A. To make it faster. B. Because a bounded bag can reject an item, and the caller (pickup/UI) must know so it can keep the drop on the ground or warn the player; silently dropping the item loses loot without telling the player. C. Because GDScript functions must return a value. D. To stack items automatically.
Reveal answer
B. A full bag is a real state; returning success/failure lets the pickup refuse to vanish and the UI warn, so loot is never silently destroyed — a trust-breaking bug otherwise. A is irrelevant. C is false (functions can be void). D is unrelated (stacking is a separate feature).
Q3 — When would the inventory move from an autoload to a Resource?
A. Never. B. When the game needs multiple inventories (player bag, stash, vendor) — many instances — since an autoload is one global instance; the operations stay the same, only the container multiplicity changes. C. When the bag exceeds 24 slots. D. When items start stacking.
Reveal answer
B. An autoload is the right call for the single player inventory (global, one instance, scene-independent); the moment you need several inventories, a Resource you instantiate per container fits, with the same add/remove logic. A is false. C and D are unrelated to the single-vs-many distinction.
Integration question¶
Q4 — open
The inventory model receives items from M6.4's item_picked_up, will be rendered by M7.3's grid, feeds
M7.2's equip, and is serialized by M8. Explain how the data/UI separation and the single changed
signal make all four of those attach cleanly, and contrast what would go wrong if the inventory lived
inside the UI scene as, say, an array of slot nodes.
Reveal expected answer
The inventory as a pure data object with one changed signal is a hub every other system attaches
to without coupling: M6.4's pickup emits item_picked_up, which the model consumes via add_item
(no UI involved); M7.3's grid reads Inventory.items and redraws whenever changed fires,
without owning the data; M7.2's equip calls remove_item/add_item on the same model and the grid
updates through the same signal; and M8 serializes Inventory.items directly because it is plain
data, not entangled with nodes. Each system depends only on the model's data and its changed
signal, so they compose.

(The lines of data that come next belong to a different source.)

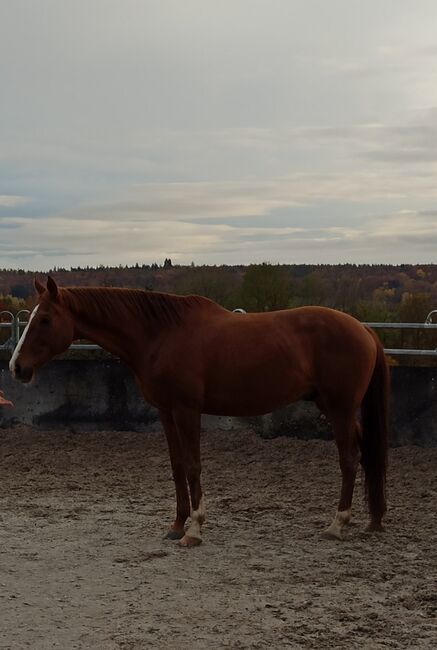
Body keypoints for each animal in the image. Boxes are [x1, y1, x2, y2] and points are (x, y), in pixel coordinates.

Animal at [9, 276, 388, 544]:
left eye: (44, 320)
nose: (17, 367)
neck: (162, 334)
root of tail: (363, 328)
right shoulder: (166, 412)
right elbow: (177, 466)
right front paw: (177, 525)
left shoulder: (187, 410)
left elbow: (193, 465)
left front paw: (195, 529)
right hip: (333, 406)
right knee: (366, 453)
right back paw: (374, 519)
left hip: (340, 409)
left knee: (349, 459)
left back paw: (337, 525)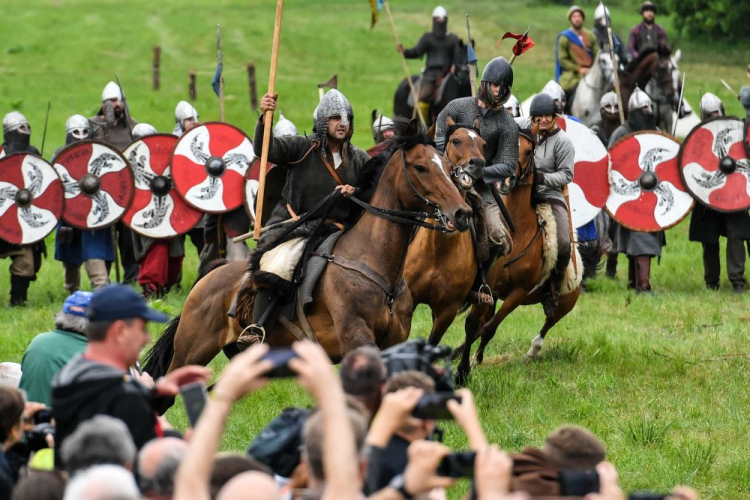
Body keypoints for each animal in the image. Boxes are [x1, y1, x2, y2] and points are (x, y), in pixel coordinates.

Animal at [144, 123, 472, 376]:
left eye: (447, 167)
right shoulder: (358, 340)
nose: (462, 213)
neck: (375, 266)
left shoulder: (394, 344)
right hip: (188, 354)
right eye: (421, 167)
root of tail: (207, 278)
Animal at [406, 121, 488, 348]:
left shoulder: (447, 311)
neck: (438, 249)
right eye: (456, 140)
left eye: (483, 144)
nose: (477, 163)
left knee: (472, 325)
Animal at [456, 130, 584, 382]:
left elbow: (489, 328)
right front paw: (468, 359)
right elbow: (478, 325)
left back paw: (533, 350)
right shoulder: (491, 290)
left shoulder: (518, 294)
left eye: (528, 151)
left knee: (548, 322)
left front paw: (473, 361)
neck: (518, 232)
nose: (506, 180)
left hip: (565, 304)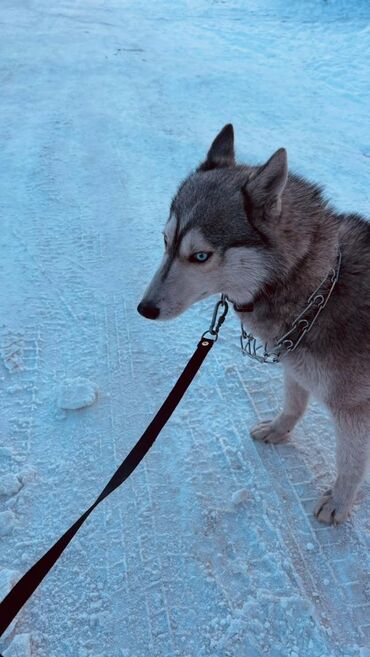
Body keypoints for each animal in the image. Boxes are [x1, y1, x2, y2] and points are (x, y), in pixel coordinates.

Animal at [138, 123, 370, 524]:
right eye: (165, 242)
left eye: (200, 256)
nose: (144, 309)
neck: (323, 283)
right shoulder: (296, 367)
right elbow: (293, 405)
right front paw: (278, 430)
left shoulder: (353, 409)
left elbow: (350, 464)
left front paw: (339, 502)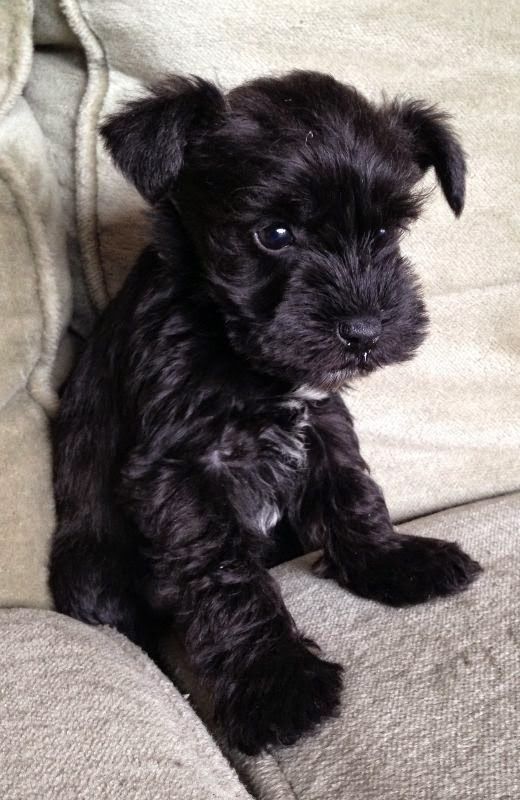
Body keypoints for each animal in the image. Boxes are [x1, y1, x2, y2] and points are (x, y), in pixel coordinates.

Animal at [50, 72, 482, 752]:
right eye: (273, 234)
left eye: (385, 234)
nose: (364, 332)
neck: (238, 351)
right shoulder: (182, 469)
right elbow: (225, 573)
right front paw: (275, 680)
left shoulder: (323, 424)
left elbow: (354, 495)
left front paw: (392, 562)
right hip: (93, 571)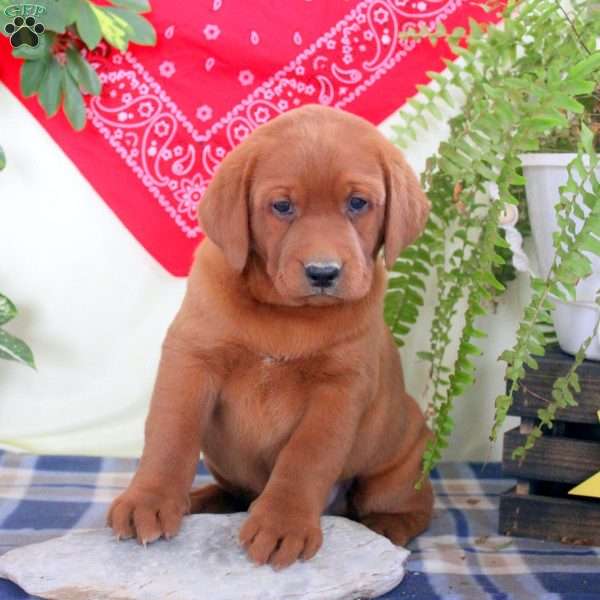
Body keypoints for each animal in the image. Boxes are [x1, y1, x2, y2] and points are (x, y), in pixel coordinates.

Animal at [109, 105, 432, 568]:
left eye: (357, 203)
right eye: (282, 206)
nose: (323, 272)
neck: (285, 314)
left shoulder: (339, 390)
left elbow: (306, 457)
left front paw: (283, 524)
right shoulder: (190, 359)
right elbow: (169, 434)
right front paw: (148, 500)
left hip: (401, 461)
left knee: (415, 505)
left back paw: (387, 527)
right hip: (227, 464)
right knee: (234, 493)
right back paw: (202, 500)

If the inventory instead lived in the UI scene as an array of slot nodes,
the "contents" would be tangled with visual state: the pickup would have to find and manipulate UI
nodes to add an item, equipping would mutate node children, the save system would have to walk the
UI tree to extract data (and reconstruct nodes on load), and the model couldn't be unit-tested
without instantiating the whole UI. Worse, "what's in the bag" would have two possible answers (the
nodes vs any backing list), which drift — the same multiple-sources-of-truth failure the book
avoids everywhere. Keeping the inventory as data with one change signal is what lets pickup, UI,
equip, and save each attach by reading the model and listening for changed, exactly as Health and
stats are single sources with single change signals.